Organic v. Nearly Organic - Warning - Long

Houston, TX

Before you start reading, be warned. This is going to be a bit long, is full of personal opinons, and will possibly annoy a few of you. But it's been on my mind for a few days.

I recently talked to my father up in Maine. After verifiying that he was alive and well, that the Hurricane had not killed him or anyone we knew, and after a couple of anecdotes were exchanged, we started talking about gardens, food, and government - as we have a tendency to do.

In the process of our discussion, I found out that a couple friends of the family were going to have to either stop selling the food that they made, or figure out a way to do it VERY differently. Problem is, they were organic farmers - small scale only and not 100% organic.

Essentially, they had three 100X100 foot plots that they would grow on. During any given year two were producing food and one was covered with buckwheat as a cover crop, to let it rest. I've been to the farm and can testify that they grew some of the richest, most beautiful, tasty and amazing vegetables and fruits you can imagine. The soil is black and smells like what earth should smell like.

As part of how they grow things, they get horse manure filled hay from a nearby friend, sawdust from another friend, and chicken manure from yet another friend. All these things are received from bartering - some produce in trade for the products that would probably go to waste anyway.

Naturally, there is a ton of food that comes out of this garden set up, so they have been making a living for several years by selling the produce to high end restaurants. This worked great as they could get a good price for the food, and the restaurants could make some seriously delicious meals.

Unfortunately, this may all go downhill.

The restaurants are now demanding an organic food system because that is what the customers want. However, our friends cannot get an organic certification because they cannot guarantee that their stuff is organic. It costs a LOT more to get certified organic seeds, to start. In and of itself, that wouldn't be a big deal as they are already old hands at saving seeds, but there are other factors:

- The surrounding lands are not growing organically, so there is some inevitable contamination - usually from a little drift of pesticide or whatever. They do have a tree break between their land and the neighbors, but that is not a guarantee.
- In order to grow organically and sell according to the rules, they need to get a ridiculous amount of insurance, because they are not using the very things that people are wanting them to avoid.
- The wonderful manure sources are not certified organic. The chickens get some regular grain feed, the horses eat whatever they are fed, and while the sawdust does come from a lumber area, it's also 'contaminated' with dirt from the same area.

So, this brings up the question I have been wondering about - Is Organic really Worth it?

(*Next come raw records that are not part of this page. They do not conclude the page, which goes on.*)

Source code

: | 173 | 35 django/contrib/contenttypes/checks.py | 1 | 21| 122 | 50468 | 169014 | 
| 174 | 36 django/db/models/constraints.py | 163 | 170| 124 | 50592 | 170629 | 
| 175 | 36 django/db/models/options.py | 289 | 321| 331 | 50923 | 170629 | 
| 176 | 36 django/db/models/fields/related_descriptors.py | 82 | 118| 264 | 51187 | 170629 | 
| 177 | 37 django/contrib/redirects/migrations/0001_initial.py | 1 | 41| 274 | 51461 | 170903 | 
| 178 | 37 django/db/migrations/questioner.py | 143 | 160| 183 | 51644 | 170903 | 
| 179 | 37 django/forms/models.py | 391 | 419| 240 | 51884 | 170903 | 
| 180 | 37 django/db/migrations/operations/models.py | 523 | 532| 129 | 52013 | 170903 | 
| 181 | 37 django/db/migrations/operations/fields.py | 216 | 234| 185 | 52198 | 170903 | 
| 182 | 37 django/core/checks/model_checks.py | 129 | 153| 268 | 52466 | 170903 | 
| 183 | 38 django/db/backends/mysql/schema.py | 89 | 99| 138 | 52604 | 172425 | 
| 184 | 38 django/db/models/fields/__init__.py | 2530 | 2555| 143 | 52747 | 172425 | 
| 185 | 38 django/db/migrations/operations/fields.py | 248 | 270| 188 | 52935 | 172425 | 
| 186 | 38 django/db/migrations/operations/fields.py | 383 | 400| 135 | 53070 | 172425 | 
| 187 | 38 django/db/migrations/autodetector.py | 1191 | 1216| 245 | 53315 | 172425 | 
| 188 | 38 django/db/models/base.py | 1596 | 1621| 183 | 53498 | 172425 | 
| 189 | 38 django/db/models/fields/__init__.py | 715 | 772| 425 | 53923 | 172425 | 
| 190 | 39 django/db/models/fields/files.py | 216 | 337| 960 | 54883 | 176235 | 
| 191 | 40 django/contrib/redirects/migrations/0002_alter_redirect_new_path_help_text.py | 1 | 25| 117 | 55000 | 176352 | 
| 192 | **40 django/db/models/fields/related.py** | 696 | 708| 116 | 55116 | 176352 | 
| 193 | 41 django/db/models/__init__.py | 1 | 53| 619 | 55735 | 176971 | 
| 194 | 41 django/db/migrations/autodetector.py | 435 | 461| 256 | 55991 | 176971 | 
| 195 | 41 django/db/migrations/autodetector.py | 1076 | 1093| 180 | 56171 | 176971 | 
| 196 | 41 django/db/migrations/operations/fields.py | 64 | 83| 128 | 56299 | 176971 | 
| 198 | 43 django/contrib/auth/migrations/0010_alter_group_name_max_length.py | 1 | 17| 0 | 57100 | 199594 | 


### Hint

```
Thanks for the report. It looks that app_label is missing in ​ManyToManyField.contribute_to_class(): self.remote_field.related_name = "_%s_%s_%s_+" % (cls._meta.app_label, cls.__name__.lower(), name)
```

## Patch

We all want to support our local and organic operations. I get that. But I keep thinking about the wonderful little farm that they have, and about how I would rather eat stuff from there - even with the bit of pesticide that might hit it - than picking up the same produce from Whole Foods even if it's been certified. I keep thinking about how the sawdust that they get might have a drop or two of oil in it because the truck that is used is older than I am, but how it makes huge and delicious potatoes and rutabaga. I'm thinking about those chickens that provide the manure, who eat grain that has whatever it is that is in laying mash that makes the chickens lay more. I'm thinking about the blackberries they get from a patch that also has wild deer running through it (lots of diseases there, right?), that they occasionally will toss ashes on - which have been produced by burning stuff like magazines and toilet paper along with the usual amount of wood that gets burned over a winter in Maine.

Organic is a lovely concept, but these people can't do it in the way that it is regulated. Attempting to meet regulations that do nothing to take into account what is happening when someone is doing the best they can, but are living with what they are given, will kill this farm. They can't even sell from a roadside stand (legally) without the mandatory payment to the protection racket (insurance).

What is someone like this supposed to do? They cannot be the only growers that hit that median between organic and non-organic. They lean on the mostly organic side of things, but they do tip their toes into the stream of "conventional" - mostly by accident. What is someone like this supposed to do?

And yes, they are working with the restaurants that they have supplied in the past, to try to get past the organic desire. But one of the very things that anyone who wants sustainability wants, is the very thing that is hurting people that live like my friends do.